Technical Overview

This document is intended to be a brief introduction to how InterMine works.

General overview of InterMine

The basic architecture of an InterMine system is shown above. At the core of InterMine is the ObjectStore, a custom object/relational mapping system written in Java and optimized for supporting read-only databases. This is accessed from a Struts/JSP/Ajax web application and executes queries in a PostgreSQL relational database. The ObjectStore accepts object queries from a client (the web application), generates SQL to execute in the underlying database and materializes objects from the results.

Query Optimisation

Before final execution, SQL queries are passed to the QueryOptimiser (a Java program developed to enhance InterMine performance), which is able to re-write any SQL query to make use of precomputed tables (analogous to materialized views). The whole query or parts of it may be replaced by one or more precomputed tables; estimates of execution time from the PostgreSQL database are used to decide which possible re-written query will be fastest.

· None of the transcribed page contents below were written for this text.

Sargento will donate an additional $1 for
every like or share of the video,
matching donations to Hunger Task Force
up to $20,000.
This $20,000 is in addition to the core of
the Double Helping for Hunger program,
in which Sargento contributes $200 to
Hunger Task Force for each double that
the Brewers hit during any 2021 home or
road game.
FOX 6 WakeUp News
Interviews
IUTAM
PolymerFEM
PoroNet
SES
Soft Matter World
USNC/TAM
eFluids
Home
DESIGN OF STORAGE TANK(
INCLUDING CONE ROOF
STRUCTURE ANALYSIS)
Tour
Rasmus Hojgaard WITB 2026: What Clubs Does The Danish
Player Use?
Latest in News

This replicates behaviour of many commercial database systems but our aim was to use only open source software.

Precomputed tables can be created while the database system is running in production so performance can be adapted to match actual usage. From the web application any new template queries can be precomputed immediately to ensure they run quickly. This approach separates the definition of the data model from performance optimization, making it possible to tailor the performance of an InterMine warehouse for types of queries not known at design time.

Object/Relational mapping

The InterMine ObjectStore is a custom object/relational mapping implementation designed for high query performance in a read-only database. It stores serialised copies of objects to minimise table reads when dealing with inheritance. All 'classes' in the object model are actually interfaces, classes are created dynamically at runtime. This allows InterMine data model to handle multiple inheritance. A data model is defined at the object level by an XML file. Java objects, the relational database schema and all model-specific parts of the web application are generated automatically, reducing the maintenance overhead when data model changes are required. Data are loaded as Java objects or XML that conforms to the specified model. Integration of data from multiple sources is configured to define how equivalent objects from different sources should be merged. As different data sources may provide different fields, multiple 'keys' can be defined for a particular type. For example, Gene objects may be merged according to an 'identifier' field or a 'symbol' field. A priority configuration system is used to resolve conflicts between data sources.

Biological data

InterMine can operate on any data model but we provide an extension specifically for handling biological data. This includes a core data model based on the sequence ontology and a series of sources that include Java code to parse data from a particular data format; for example, UniProtKB, protein interactions and GO annotations each have their own source. The use of data represented by a particular standard facilitates the incorporation of future data into the database. For example, protein interaction data can be represented by the PSI-MI standard and by supporting this standard in InterMine we can easily accommodate future data published in this format.

Data can also be loaded from an InterMine XML format, allowing the parsing code to be written in a language other than Java. Each source can add classes and fields to extend the data model if required (for example, the protein interaction source adds a ProteinInteraction class) and defines how the data should be integrated. Construction of an InterMine data warehouse (for example, FlyMine) means configuring which sources should be included and specifying the particular organisms or data files to include. This system reduces the development required to update FlyMine and add new data types. It also makes possible the construction of comparable data warehouses for different organisms and data sets.